Cependant, la situation du parti ne s’est pas aggravée ces derniers mois. Selon Kiko Llaneras, spécialiste des sondages, « Podemos est en train de remonter dans les enquêtes depuis trois semaines. Il s’agit d’une progression d’1 %. Ce n’est pas énorme, mais cette tendance à la hausse existe ». Une « remontée » sur laquelle les spécialistes ont des avis divers : « Il peut s’agir d’un captage de l’abstention ou simplement d’une bonne mobilisation de son électorat », résume Jorge Galindo. Il est vrai que le parti, critiqué pour son incapacité à transformer son diagnostic de la crise en propositions concrètes, a su concentrer son discours de campagne autour de cinq axes clairs : une réforme de la loi électorale, une autre du pouvoir judiciaire, le verrouillage des droits sociaux fondamentaux, un plan de référendum pour la Catalogne et la lutte contre la corruption. La légère remontée de Podemos pourrait également s’expliquer par sa stratégie d’alliance avec les forces régionales. « Une partie de la reprise peut être attribuée à la somme des partis coalisés en Galice, en Catalogne et à Valence », avance Kiko Llaneras. C’est le cas d’En Comù Podem, liste donnée gagnante en Catalogne par le sondage du CIS. À elle seule, cette candidature pourrait rapporter 10 à 11 sièges au parti d’Iglesias. « En se présentant sous une candidature commune, Iglesias et ses alliés ont évité une compétition entre eux, mais aussi une fuite de voix vers le PSOE », estime Jorge Galindo. Cette stratégie met en perspective une autre gageure pour la formation : «   Atteindre un équilibre interne pour éviter que les coalitions ne se transforment en groupes parlementaires faisant remonter uniquement les demandes de leurs régions », avertit le spécialiste. Quoi qu’il en soit, la formation d’Iglesias est sûre d’entrer au Congrès. D’où un autre défi qui s’annonce : celui du positionnement par rapport au futur gouvernement. « Se situerait-il, par exemple, dans l’opposition à un gouvernement du PSOE appuyé par Ciudadanos ? » C’est la question que pose Kiko Llaneras, notamment. En perspective, cette épreuve des responsabilités qui a été si douloureuse, sinon fatale, à Syriza, en Grèce.

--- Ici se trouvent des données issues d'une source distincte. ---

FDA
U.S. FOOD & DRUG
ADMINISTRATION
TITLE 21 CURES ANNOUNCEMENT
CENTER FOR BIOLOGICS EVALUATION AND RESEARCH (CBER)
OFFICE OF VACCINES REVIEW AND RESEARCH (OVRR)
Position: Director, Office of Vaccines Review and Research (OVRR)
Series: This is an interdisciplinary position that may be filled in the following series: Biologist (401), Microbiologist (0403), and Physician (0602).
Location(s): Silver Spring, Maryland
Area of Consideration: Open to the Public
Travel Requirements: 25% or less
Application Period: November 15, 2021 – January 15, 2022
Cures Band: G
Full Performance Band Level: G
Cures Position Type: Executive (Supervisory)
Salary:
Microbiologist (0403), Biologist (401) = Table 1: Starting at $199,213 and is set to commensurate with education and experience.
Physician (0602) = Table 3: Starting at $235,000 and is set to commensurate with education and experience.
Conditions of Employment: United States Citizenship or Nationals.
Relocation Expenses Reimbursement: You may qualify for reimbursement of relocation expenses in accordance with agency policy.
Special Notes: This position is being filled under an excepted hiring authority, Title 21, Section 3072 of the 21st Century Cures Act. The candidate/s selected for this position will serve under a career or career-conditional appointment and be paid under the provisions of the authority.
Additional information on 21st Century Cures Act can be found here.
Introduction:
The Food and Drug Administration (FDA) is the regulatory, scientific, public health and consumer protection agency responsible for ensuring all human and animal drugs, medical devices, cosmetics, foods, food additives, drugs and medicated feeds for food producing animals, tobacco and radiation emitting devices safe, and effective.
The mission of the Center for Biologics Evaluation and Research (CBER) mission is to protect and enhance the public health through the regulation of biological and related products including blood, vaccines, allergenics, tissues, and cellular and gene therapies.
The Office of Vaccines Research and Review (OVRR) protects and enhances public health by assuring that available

Le sondage du CIS confirme la position de tête du Partido Popular, droite conservatrice au pouvoir, avec 28,6 % des voix, soit près de 8 points de plus que les socialistes (20,8 %). Talonnant le PSOE, Ciudadanos obtient la troisième position, avec 19 % des suffrages, confirmant son ascension depuis les élections catalanes. Podemos, relégué à la 4e position, obtient 9,1 %, score qui s’élève à 15,7 % avec ses candidatures de coalition, En Comù Podem, La Marea et Compromis, lesquelles représentent à elles seules près de la moitié des scrutins Podemos (6,6%). Conséquence de la fragmentation du vote, les estimations serrées du trio de tête ne dégagent pas de majorité absolue. L’instantané électoral du CIS présage soit d’une alliance à droite entre le PP et Ciudadanos, soit d’une triple alliance entre PSOE, Ciudadanos et Podemos.